The investment advisory firm, in its latest market update, revealed that Nigeria’s debt profile has now surpassed $100 billion, with significant debt servicing costs that threaten to crowd out private sector credit and limit the country’s growth potential. The firm stressed that without bold, growth-oriented reforms, economic recovery could stall, worsening unemployment and poverty levels.


According to the National Bureau of Statistics’ (NBS) Capital Importation Report, Foreign Direct Investment (FDI) into Nigeria fell sharply by 70.06% quarter-on-quarter, from $421.88 million in Q4 2024 to just $126.29 million in Q1 2025.

This slump occurred despite an overall increase in capital importation, suggesting that investors are shifting focus away from long-term, productive projects towards short-term, high-yield financial instruments.

FDI’s share of total capital inflows dropped to 2.24% in Q1 2025, down from 8.29% in the preceding quarter and 3.53% in the same period of 2024. However, year-on-year figures showed a modest 5.97% rise to $119.18 million.


While Nigeria has recorded a stabilised foreign exchange rate and a slight dip in inflation, GDP growth slipped from 3.8% in Q4 2024 to 3.1% in Q1 2025.

CFG Advisory noted that macroeconomic stability alone is insufficient without a coherent plan to accelerate growth. “The country needs proactive strategies to stimulate expansion, restore investor confidence, and drive sustainable development,” the report stated.

Policy Recommendations to Spur Growth
The advisory firm proposed a series of targeted interventions:

Interest Rate Cuts: Reduce rates by the end of Q3 2025 to ease credit conditions, boost business activity, and tame inflationary pressures.


Asset Sales: Divest oil joint venture assets to raise $35–$40 billion, cutting debt and strengthening fiscal buffers.


Non-Oil Export Drive: Scale up agricultural exports and other non-oil sectors to diversify revenue sources and reduce dependency on crude oil earnings.


Inflation Targeting: Launch a formal inflation targeting programme with a 12–14% average target, which could push growth to between 8–10% annually based on historical patterns.

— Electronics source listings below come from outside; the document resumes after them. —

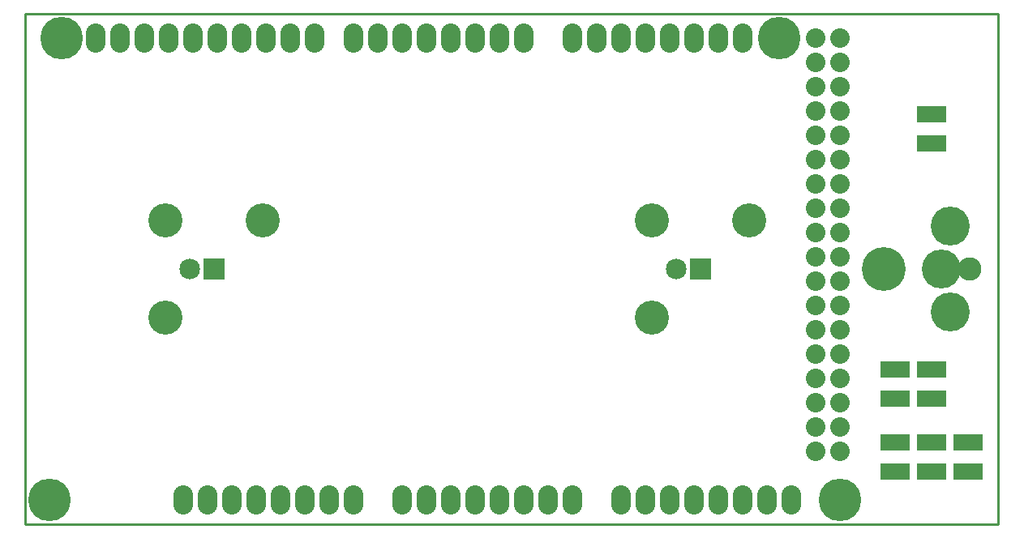
<source format=gbs>
G04 (created by PCBNEW-RS274X (2011-05-25)-stable) date Fri 11 Oct 2013 04:24:49 PM EDT*
G01*
G70*
G90*
%MOIN*%
G04 Gerber Fmt 3.4, Leading zero omitted, Abs format*
%FSLAX34Y34*%
G04 APERTURE LIST*
%ADD10C,0.006000*%
%ADD11C,0.009000*%
%ADD12C,0.096000*%
%ADD13C,0.160000*%
%ADD14C,0.180000*%
%ADD15C,0.175000*%
%ADD16O,0.080000X0.120000*%
%ADD17C,0.080000*%
%ADD18R,0.120000X0.070000*%
%ADD19C,0.140000*%
%ADD20R,0.085000X0.085000*%
%ADD21C,0.085000*%
G04 APERTURE END LIST*
G54D10*
G54D11*
X89500Y-30500D02*
X49500Y-30500D01*
X89500Y-51500D02*
X89500Y-30500D01*
X49500Y-51500D02*
X89500Y-51500D01*
X49500Y-30500D02*
X49500Y-51500D01*
G54D12*
X88320Y-41000D03*
G54D13*
X87140Y-41000D03*
G54D14*
X84780Y-41000D03*
G54D13*
X87530Y-39230D03*
X87530Y-42770D03*
G54D15*
X50500Y-50500D03*
X51000Y-31500D03*
X83000Y-50500D03*
X80500Y-31500D03*
G54D16*
X56000Y-50500D03*
X57000Y-50500D03*
X58000Y-50500D03*
X59000Y-50500D03*
X60000Y-50500D03*
X61000Y-50500D03*
X62000Y-50500D03*
X63000Y-50500D03*
X65000Y-50500D03*
X66000Y-50500D03*
X67000Y-50500D03*
X68000Y-50500D03*
X69000Y-50500D03*
X70000Y-50500D03*
X71000Y-50500D03*
X72000Y-50500D03*
X74000Y-50500D03*
X75000Y-50500D03*
X76000Y-50500D03*
X77000Y-50500D03*
X78000Y-50500D03*
X79000Y-50500D03*
X80000Y-50500D03*
X81000Y-50500D03*
X52400Y-31500D03*
X53400Y-31500D03*
X54400Y-31500D03*
X55400Y-31500D03*
X56400Y-31500D03*
X57400Y-31500D03*
X58400Y-31500D03*
X59400Y-31500D03*
X60400Y-31500D03*
X61400Y-31500D03*
X63000Y-31500D03*
X70000Y-31500D03*
X69000Y-31500D03*
X68000Y-31500D03*
X67000Y-31500D03*
X66000Y-31500D03*
X65000Y-31500D03*
X64000Y-31500D03*
X72000Y-31500D03*
X73000Y-31500D03*
X74000Y-31500D03*
X75000Y-31500D03*
X76000Y-31500D03*
X77000Y-31500D03*
X78000Y-31500D03*
X79000Y-31500D03*
G54D17*
X82000Y-31500D03*
X83000Y-31500D03*
X82000Y-32500D03*
X83000Y-32500D03*
X82000Y-33500D03*
X83000Y-33500D03*
X82000Y-34500D03*
X83000Y-34500D03*
X82000Y-35500D03*
X83000Y-35500D03*
X82000Y-36500D03*
X83000Y-36500D03*
X82000Y-37500D03*
X83000Y-37500D03*
X82000Y-38500D03*
X83000Y-38500D03*
X82000Y-39500D03*
X83000Y-39500D03*
X82000Y-40500D03*
X83000Y-40500D03*
X82000Y-41500D03*
X83000Y-41500D03*
X82000Y-42500D03*
X83000Y-42500D03*
X82000Y-43500D03*
X83000Y-43500D03*
X82000Y-44500D03*
X83000Y-44500D03*
X82000Y-45500D03*
X83000Y-45500D03*
X82000Y-46500D03*
X83000Y-46500D03*
X82000Y-47500D03*
X83000Y-47500D03*
X82000Y-48500D03*
X83000Y-48500D03*
G54D18*
X85250Y-46350D03*
X85250Y-45150D03*
X86750Y-35850D03*
X86750Y-34650D03*
X88250Y-48150D03*
X88250Y-49350D03*
X85250Y-48150D03*
X85250Y-49350D03*
X86750Y-48150D03*
X86750Y-49350D03*
X86750Y-46350D03*
X86750Y-45150D03*
G54D19*
X55250Y-39000D03*
X59250Y-39000D03*
G54D20*
X57250Y-41000D03*
G54D21*
X56250Y-41000D03*
G54D19*
X55250Y-43000D03*
X75250Y-39000D03*
X79250Y-39000D03*
G54D20*
X77250Y-41000D03*
G54D21*
X76250Y-41000D03*
G54D19*
X75250Y-43000D03*
M02*

</source>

Structural Reforms: Implement coordinated monetary, fiscal, trade, investment, and industrial policy measures to sustain higher growth rates.



CFG Advisory emphasised that “excessive borrowing is already squeezing out private sector credit and discouraging FDI,” warning that the current debt servicing burden could worsen if proactive measures are delayed.


Economists caution that without decisive action, Nigeria risks a deeper slowdown, as high borrowing costs, weak investor sentiment, and global economic uncertainties weigh on growth.

Dr. Bamidele Ojo, a Lagos-based financial analyst, told The PUNCH that the CBN must strike a delicate balance between controlling inflation and enabling private sector-led expansion. “Nigeria cannot afford to simply stabilise macroeconomic indicators while the real economy struggles,” he said.

Global Context and Investor Confidence
Nigeria’s economic challenges mirror broader global trends, where rising interest rates in developed markets and geopolitical uncertainties have made investors more cautious about emerging market exposure. However, analysts say Nigeria’s large market size, resource wealth, and youthful population remain strong pull factors—if policy clarity and fiscal discipline can be demonstrated.


CFG Advisory concluded its update by urging the CBN and fiscal authorities to take a coordinated approach to policy execution, combining monetary easing with structural reforms to unlock the country’s growth potential.

“Implementing these measures will restore purchasing power and lift millions of Nigerians out of poverty,” the firm stated.